Вправо от кургана полчище татар окружило своих полонянок. Одна полонянка, совсем нагая, с развевающимися волосами, от невыносимой муки подняла левую руку, а правой защищает сердце. Но татарская стрела пущена метко, и девушка упадет сейчас лицом в ковыли...
Я смотрю в правый нижний угол шкатулочной крышки. Красноармеец умирает под курганом. И странно: он в таком же кафтане, как и тот печенег на огненном коне. Только его зеленый шишак своим микроскопическим пятилучьем говорит о нашем недавнем, пережитом. У красноармейца мученическое лицо, но удивительно новы его алые шаровары с витиеватыми золотыми расшивками. Красноармеец сейчас умрет. Но вот уж идет справа его Красная Армия, Первая конная, георгии-победоносцы — на фантастических танцующих конях, у которых струйчато серебрятся гривы. Змеятся в воздухе узкие кумачовые знамена, поблескивает драгоценная амуниция, сабли унизаны кованым серебром. Первый конь, конь комбрига, бакановый, изысканно приподнял правую переднюю ногу. Я смотрю на него и вспоминаю почему-то:
Так переплавилось в светящуюся красоту и наше недавнее — кровавое, мученическое и победоносное.
Радость одолевает меня. На ста двадцати квадратных сантиметрах я вижу три грандиозных эпохи. Я вижу курган, охряный, с прозеленью, с разбросами кустиков. Он, старый донской курган, кровью пропитанный до глубин, — бесстрастный свидетель боев и столетий.
От напряженного рассматривания глаза мои слегка утомляются. Я насмотрелся и хочу спрятать мой уникум. Но тут, в последний момент, глаза мои находят в углу миниатюры маленькие черные буквы, которые втрое мельче самого мелкого газетного шрифта: «И. Голиков, село Палех, 1926 г.». «Палех», — вспоминаю я, и при этом слове мысли мои улетают далеко отсюда, минуя подмосковную осень, сквозь леса, сквозь ржаные просторы, сквозь сенокосные поймы — в то село, где искусство красиво властвует над человеком.
Я вспоминаю недели, проведенные в этом селе, я вспоминаю лица, картины, рассказанные мне истории. Я вспоминаю.

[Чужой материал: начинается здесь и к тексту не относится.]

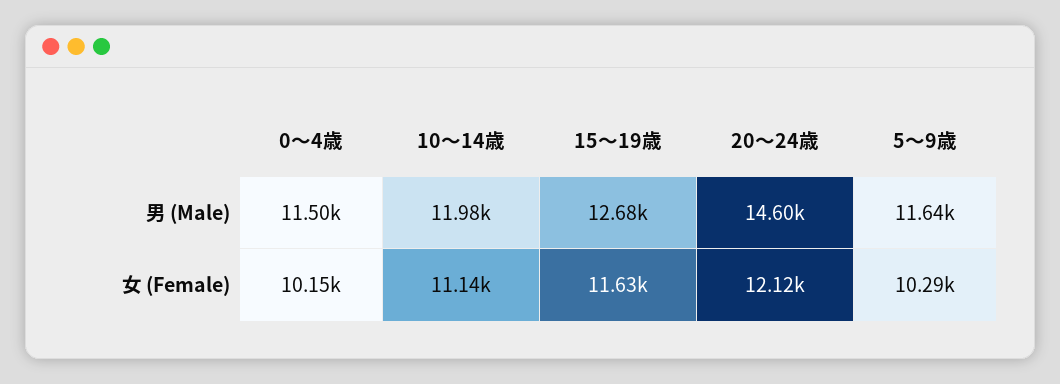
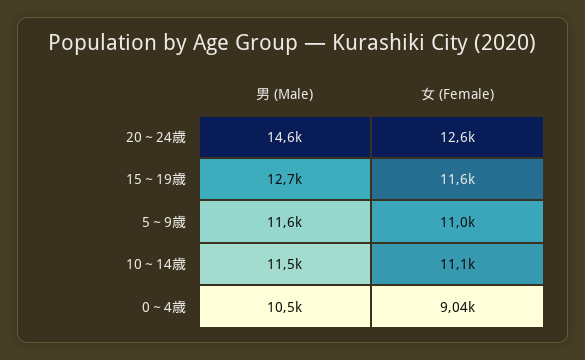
0～4歳, 男 (Male): 11500 -> 10500
10～14歳, 男 (Male): 11980 -> 11500
0～4歳, 女 (Female): 10150 -> 9040
20～24歳, 女 (Female): 12120 -> 12600
5～9歳, 女 (Female): 10290 -> 11000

Уже за Афанасьевскими холмами утонул златогранный шпиль шуйской соборной колокольни. Мы проезжаем Пустошь — грязное село овчинников-староверов. В восемнадцатом году овчинники напали тут на двух наших агитаторов из укома: одного граблями, вилами и кольями растерзали на месте, а другому — испитому текстильщику — удалось бежать на велосипеде. За Пустошью будут сначала Большие, потом Малые Дорки. За Дорками — село Красное, а за ним и Палех.
Оттуда, из Палеха, по всему миру расходятся неправдоподобные в своей изысканности миниатюры: шкатулочки, пудреницы, очешники, броши, портсигары, пеналы и целые письменные приборы. Там, в Палехе, люди умеют понимать красоту, ценят изящное...
Но возница мой, понукающий хромую лошадь, тоже палешанин и тоже, может быть, бывший иконописец. От него пахнет водкой, он без всякого повода ругается матерными словами, кашляет и рыгает. У него болезненное лицо. Он рассказывает мне какие-то грубые и невероятные истории.
— Вот вы спрашиваете, — говорит он, — почему я пью? Вином я лечусь. У меня желудок после войны расти начал. Сами знаете: то голод, то обжорство. До самого пупка желудок дорос. Докторица мне сначала склянку микстуры прописала. «Принимайте, — говорит, — так-то и так-то». А я при ней весь пузырек и выдул. «Вы, — говорю, — дайте мне ведро микстуры-то, вот тогда, может, проймет». Потом пошел к палехскому доктору. «Пей, — говорит доктор, — каждый день не меньше половинки. Иначе, — говорит, — ничем, окромя операции, твой желудок не вылечишь».
Я слушаю этот нелепый рассказ, а васильки, кивающие нам изо ржи, напоминают мне о краске — голубце; рожь напоминает о тончайших сусально-золотых линиях палехского орнамента, а вся окружность — о миниатюрах, кипящих нежными красками. Думать о рассказе возницы мне не хочется, но рассказ его, как рыхлый ком земли, ложится на воображаемые лаки.